[PATCH 1/1] simplified security.nscapability xattr
Serge E. Hallyn
serge at hallyn.com
Wed May 11 21:02:21 UTC 2016
Quoting Jann Horn (jann at thejh.net):
> On Tue, May 03, 2016 at 12:54:40AM -0500, Eric W. Biederman wrote:
> > "Serge E. Hallyn" <serge at hallyn.com> writes:
> > > Quoting Andrew G. Morgan (morgan at kernel.org):
> > >>
> > >> I guess I'm confused how we have strayed so far that this isn't an obvious
> > >> requirement. Uid=0 as being the root of privilege was the basic problem
> > >> that capabilities were designed to change.
> > >
> > > The task executing the file can be any uid mapped into the namespace. The
> > > file only has to be owned by the root of the user_ns. Which I agree is
> > > unfortunate. We can work around it by putting the root uid into the xattr
> > > itself (which still isn't orthogonal but allows the file to at least by
> > > owned by non-root), but the problem then is that a task needs to know its
> > > global root k_uid just to write the xattr.
> > The root kuid is just make_kuids(user_ns, 0) so it is easy to find.
> > It might be a hair better to use the userns->owner instead of the root
> > uid. That would allow user namespaces without a mapped root to still
> > use file capabilities.
> Please don't do that. A user might want to create multiple containers with
> isolated security properties, and in that case, it would be bad if binaries
> that are capable in one container are also automatically valid in the user's
> other containers.
But no, if the namespaces both created by uid 1000 have disjoint uid mappings,
say 100000-165535 and 200000-265536, then a file capability on a file owned
by 200000 would not be active when the exec()ing task has only 100000-165535
If the uid mappings are not completely disjoint, then you cannot assume that
the user wanted the mappings to be disjoint. In particular, while setting up
a rootfs for a container I'll frequently use small ad-hoc namespaces to chown
files. For instance, my intended final container mapping may be 65536 uids
starting at 100000, but to chown a file to uid 5 in the container I may create
a ns with kuid 1000 as uid 0 and 100005 as uid 1. Here the root uid doing the
writing is not even mapped into the final container namespace.

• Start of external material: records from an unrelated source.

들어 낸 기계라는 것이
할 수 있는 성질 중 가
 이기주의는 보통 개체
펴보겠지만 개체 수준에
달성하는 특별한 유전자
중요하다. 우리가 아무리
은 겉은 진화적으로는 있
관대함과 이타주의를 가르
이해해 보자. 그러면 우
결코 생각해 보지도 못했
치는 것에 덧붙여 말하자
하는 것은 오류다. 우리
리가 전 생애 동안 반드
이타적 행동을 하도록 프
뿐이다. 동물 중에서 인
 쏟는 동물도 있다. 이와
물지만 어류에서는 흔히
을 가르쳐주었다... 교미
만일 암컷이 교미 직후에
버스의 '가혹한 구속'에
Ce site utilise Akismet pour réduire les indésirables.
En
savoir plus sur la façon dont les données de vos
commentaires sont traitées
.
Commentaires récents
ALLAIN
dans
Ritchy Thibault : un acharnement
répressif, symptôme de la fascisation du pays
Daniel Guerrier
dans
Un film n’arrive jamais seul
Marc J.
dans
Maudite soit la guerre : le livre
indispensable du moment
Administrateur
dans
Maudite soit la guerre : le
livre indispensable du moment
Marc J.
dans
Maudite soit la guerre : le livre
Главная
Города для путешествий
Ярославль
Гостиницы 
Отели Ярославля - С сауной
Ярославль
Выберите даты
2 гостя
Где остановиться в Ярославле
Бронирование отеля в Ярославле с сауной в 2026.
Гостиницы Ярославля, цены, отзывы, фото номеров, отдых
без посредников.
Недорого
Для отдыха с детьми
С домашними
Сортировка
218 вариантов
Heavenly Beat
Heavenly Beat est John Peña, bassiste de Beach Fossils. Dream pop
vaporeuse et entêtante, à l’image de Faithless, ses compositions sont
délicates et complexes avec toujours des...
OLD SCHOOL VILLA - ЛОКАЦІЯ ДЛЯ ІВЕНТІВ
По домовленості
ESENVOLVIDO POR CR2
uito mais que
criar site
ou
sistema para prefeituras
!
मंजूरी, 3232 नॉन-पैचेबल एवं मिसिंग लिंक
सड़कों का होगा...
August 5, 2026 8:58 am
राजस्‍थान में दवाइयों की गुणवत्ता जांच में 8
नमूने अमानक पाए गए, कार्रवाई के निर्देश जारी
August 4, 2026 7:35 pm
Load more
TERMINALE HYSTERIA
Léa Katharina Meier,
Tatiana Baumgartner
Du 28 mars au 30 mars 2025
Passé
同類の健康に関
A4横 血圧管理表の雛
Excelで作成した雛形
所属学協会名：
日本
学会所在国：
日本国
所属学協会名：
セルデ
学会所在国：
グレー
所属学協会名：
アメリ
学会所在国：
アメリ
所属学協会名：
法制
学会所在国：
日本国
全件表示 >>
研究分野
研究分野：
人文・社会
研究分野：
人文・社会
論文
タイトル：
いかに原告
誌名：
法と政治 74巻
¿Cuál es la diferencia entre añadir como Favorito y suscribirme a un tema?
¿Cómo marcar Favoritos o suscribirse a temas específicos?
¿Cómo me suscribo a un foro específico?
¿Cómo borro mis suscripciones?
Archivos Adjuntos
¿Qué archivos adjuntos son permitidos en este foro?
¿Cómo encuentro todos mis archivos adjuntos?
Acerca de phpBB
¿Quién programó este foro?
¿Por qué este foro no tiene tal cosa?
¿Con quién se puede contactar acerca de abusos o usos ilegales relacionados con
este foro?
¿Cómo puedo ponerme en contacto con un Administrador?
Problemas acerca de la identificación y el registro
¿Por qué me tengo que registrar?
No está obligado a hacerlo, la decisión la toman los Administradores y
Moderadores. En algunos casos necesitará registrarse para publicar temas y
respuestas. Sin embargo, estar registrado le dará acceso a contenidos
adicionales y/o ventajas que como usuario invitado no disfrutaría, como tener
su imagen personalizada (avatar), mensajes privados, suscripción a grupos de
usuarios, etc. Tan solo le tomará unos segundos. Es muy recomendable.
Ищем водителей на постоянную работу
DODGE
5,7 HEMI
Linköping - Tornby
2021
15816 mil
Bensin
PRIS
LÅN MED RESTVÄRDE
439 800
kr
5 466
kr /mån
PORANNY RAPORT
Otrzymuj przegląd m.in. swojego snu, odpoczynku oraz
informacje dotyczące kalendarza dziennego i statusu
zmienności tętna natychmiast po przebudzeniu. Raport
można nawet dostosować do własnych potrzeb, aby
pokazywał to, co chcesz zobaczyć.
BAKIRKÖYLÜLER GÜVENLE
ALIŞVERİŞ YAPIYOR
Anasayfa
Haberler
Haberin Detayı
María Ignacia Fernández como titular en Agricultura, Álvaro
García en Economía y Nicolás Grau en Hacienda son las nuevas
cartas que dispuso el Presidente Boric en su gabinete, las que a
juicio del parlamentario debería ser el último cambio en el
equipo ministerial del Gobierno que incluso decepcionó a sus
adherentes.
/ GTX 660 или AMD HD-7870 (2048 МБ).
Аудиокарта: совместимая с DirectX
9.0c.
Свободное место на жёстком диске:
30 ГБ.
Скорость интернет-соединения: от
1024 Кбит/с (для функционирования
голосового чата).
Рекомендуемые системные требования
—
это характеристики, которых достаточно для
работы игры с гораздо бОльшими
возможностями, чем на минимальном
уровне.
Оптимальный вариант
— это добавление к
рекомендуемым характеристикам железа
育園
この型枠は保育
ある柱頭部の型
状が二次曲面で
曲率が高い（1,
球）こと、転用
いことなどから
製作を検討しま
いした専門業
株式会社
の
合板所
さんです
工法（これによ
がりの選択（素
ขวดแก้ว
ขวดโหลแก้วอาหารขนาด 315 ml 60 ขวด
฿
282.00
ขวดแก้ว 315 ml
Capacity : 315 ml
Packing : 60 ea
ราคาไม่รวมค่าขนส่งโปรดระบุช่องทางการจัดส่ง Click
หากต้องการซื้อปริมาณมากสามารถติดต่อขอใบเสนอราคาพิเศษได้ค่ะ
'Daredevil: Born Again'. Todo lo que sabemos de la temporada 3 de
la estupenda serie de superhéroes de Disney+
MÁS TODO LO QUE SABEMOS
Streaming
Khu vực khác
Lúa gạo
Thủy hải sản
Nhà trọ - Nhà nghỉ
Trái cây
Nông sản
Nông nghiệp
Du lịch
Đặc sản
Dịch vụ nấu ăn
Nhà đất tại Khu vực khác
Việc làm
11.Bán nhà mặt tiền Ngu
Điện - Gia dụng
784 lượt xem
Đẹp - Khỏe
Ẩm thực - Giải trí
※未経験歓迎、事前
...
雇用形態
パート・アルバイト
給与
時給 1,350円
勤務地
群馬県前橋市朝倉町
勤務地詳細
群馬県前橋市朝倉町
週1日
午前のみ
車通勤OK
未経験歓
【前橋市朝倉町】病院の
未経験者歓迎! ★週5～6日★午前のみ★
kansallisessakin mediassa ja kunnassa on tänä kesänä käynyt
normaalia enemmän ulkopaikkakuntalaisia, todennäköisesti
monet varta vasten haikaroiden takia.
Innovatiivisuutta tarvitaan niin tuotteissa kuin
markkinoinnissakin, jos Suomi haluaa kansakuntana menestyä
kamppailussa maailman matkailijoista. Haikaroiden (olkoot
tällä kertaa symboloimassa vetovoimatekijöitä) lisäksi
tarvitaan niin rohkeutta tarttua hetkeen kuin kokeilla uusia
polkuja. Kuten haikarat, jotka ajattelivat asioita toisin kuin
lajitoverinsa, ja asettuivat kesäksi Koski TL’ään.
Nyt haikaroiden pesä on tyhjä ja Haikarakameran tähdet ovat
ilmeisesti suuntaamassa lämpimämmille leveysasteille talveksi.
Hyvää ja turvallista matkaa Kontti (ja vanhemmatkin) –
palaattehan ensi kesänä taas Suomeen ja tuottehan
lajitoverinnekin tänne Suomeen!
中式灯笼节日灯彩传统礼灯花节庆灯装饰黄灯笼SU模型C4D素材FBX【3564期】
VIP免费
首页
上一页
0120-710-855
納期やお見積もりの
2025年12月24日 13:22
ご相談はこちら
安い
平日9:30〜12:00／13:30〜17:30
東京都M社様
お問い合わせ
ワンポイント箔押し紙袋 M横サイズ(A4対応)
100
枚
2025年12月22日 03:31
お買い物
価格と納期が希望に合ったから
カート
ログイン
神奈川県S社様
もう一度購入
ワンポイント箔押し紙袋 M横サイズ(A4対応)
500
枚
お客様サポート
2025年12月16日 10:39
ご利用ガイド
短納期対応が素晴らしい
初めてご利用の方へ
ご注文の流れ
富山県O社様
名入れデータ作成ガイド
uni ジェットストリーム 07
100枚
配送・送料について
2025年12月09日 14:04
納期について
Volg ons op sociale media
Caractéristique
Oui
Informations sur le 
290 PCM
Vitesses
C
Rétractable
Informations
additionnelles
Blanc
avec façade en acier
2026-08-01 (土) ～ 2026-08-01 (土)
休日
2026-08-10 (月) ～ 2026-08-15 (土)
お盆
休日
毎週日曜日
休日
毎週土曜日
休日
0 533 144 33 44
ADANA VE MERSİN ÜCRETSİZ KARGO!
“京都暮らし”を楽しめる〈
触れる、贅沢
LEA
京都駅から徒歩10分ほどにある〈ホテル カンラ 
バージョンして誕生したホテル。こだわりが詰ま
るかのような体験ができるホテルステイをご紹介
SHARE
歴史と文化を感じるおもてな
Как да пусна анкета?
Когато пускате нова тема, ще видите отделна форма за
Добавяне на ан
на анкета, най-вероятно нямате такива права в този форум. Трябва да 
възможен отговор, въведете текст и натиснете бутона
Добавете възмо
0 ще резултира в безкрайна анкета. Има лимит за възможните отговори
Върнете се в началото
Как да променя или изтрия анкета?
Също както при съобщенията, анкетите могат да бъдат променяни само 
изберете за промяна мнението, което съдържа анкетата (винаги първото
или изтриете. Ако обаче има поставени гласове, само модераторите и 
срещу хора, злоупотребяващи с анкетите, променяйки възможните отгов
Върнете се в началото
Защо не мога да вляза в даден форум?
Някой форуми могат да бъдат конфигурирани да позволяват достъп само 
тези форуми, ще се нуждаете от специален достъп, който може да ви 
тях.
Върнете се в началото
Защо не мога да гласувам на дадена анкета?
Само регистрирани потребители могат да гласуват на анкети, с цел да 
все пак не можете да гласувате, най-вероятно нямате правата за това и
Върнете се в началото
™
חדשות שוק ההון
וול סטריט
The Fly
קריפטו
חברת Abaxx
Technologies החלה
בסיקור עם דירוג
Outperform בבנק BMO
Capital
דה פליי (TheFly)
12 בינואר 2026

So a new approach might be to (a) note the kuid which created the
namespace in the xattr (magically written by the kernel at xattr write
time), then say that for the file capability to take effect, two things
1. the kuid noted in the xattr must match the kuid which created the calling
task's user_ns (or any ancestor creator)
2. the file uid must map into the calling task's namespace
To write the filecap,
1. the task must be privileged over the uid which owns the file (in the
sense of capable_wrt_inode_uidgid)
2. the task must be privileged over his own user_ns
As Eric said, this should address Andrew Morgan's concern about requiring that
the file be owned by uid 0 in the namespace.
There's a problem though. The above suffices to prevent an unprivileged user
in a user_ns from unsharing a user_ns to write a file capability and exploit
that capability in the ns where he is unprivileged. With one exception, which
is the case where the unprivileged user is mapped to the same kuid which
created the namespace. So if uid 1000 on the host creates a namespace
where uid 1000 maps to 1000 in the namespace, then 1000 in the namespace
can create a new user_ns, write the xattr, and exploit it from the
parent namespace. This is not an uncommon case. I'm not sure what to do about
> Also, this would mean that in an owner!=root scenario, container root can't
> setcap executables and needs to ask the administrator of the surrounding system
> to do it.
> (Of course, this could be worked around using a dummy userns layer between the
> init ns and the container, but I don't like seeing new reasons for such a hack.)